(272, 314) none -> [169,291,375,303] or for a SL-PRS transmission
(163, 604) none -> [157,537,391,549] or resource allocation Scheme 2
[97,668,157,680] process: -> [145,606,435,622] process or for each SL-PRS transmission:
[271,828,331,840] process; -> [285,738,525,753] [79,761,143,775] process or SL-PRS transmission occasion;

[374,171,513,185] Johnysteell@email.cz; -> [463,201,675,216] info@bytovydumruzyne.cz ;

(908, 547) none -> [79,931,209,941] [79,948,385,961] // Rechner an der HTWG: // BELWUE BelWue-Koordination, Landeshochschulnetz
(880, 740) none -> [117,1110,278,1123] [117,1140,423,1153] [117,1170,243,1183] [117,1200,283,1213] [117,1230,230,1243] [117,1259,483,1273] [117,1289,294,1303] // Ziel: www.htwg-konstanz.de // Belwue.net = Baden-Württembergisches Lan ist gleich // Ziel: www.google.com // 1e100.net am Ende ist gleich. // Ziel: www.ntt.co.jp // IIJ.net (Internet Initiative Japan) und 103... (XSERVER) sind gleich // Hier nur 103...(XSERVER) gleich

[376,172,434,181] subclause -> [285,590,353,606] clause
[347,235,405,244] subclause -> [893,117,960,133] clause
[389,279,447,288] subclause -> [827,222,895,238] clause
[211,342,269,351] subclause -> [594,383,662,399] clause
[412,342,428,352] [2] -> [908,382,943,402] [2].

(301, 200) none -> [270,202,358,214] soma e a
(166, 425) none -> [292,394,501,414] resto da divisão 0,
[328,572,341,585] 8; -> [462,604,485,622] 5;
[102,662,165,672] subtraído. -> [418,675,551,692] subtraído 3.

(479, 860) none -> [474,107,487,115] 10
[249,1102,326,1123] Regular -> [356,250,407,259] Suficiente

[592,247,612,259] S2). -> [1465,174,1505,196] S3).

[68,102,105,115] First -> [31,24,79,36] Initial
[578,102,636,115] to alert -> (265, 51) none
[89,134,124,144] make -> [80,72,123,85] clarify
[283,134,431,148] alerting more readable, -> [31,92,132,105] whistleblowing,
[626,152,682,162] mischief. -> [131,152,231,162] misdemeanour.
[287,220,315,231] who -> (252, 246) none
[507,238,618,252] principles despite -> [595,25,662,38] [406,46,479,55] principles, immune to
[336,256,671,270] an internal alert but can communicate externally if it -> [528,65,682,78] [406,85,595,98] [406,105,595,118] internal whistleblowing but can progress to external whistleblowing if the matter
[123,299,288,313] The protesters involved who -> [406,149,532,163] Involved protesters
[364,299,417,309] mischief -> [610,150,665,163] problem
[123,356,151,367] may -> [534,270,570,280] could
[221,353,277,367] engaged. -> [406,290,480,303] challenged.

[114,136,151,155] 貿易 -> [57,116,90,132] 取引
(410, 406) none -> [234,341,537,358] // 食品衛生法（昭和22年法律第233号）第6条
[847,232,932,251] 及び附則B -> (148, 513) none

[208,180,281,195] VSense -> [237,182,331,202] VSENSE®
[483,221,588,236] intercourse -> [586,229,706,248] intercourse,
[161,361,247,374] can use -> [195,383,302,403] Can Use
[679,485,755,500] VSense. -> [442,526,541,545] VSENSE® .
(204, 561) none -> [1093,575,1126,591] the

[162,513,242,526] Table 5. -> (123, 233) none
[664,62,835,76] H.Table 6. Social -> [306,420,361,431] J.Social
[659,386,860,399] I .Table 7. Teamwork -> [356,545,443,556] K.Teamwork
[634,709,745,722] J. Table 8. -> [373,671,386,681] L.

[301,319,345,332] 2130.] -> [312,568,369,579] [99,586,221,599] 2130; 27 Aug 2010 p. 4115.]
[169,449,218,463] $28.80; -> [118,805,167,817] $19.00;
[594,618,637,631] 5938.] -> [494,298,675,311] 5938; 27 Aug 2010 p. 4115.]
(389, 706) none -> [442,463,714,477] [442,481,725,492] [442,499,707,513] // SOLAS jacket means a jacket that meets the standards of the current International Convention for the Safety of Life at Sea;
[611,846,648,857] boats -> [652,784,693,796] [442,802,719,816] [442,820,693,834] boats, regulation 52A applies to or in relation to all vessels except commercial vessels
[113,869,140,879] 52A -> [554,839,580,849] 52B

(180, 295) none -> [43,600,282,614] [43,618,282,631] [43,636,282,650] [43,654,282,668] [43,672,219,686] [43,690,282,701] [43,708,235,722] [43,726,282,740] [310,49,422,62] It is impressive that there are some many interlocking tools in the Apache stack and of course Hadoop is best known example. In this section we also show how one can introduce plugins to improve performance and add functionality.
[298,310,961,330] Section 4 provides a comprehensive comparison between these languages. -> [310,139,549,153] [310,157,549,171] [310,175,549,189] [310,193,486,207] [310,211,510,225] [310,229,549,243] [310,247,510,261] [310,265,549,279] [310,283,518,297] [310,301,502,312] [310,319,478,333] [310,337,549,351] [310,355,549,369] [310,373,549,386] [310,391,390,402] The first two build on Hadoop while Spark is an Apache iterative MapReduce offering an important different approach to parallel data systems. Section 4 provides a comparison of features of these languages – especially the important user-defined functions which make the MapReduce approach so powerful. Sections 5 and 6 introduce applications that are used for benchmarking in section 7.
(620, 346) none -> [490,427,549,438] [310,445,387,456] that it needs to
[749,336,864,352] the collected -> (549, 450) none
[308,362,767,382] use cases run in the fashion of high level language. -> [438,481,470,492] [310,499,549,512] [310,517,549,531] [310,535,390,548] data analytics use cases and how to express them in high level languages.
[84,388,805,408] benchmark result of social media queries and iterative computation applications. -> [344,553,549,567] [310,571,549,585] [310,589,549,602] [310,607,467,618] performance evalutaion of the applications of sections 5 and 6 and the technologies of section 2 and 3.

────

To-do item:
Copy task for the entries above: every line with the string "VSense".

Reply to the task:
[208,180,281,195] VSense -> [237,182,331,202] VSENSE®
[679,485,755,500] VSense. -> [442,526,541,545] VSENSE® .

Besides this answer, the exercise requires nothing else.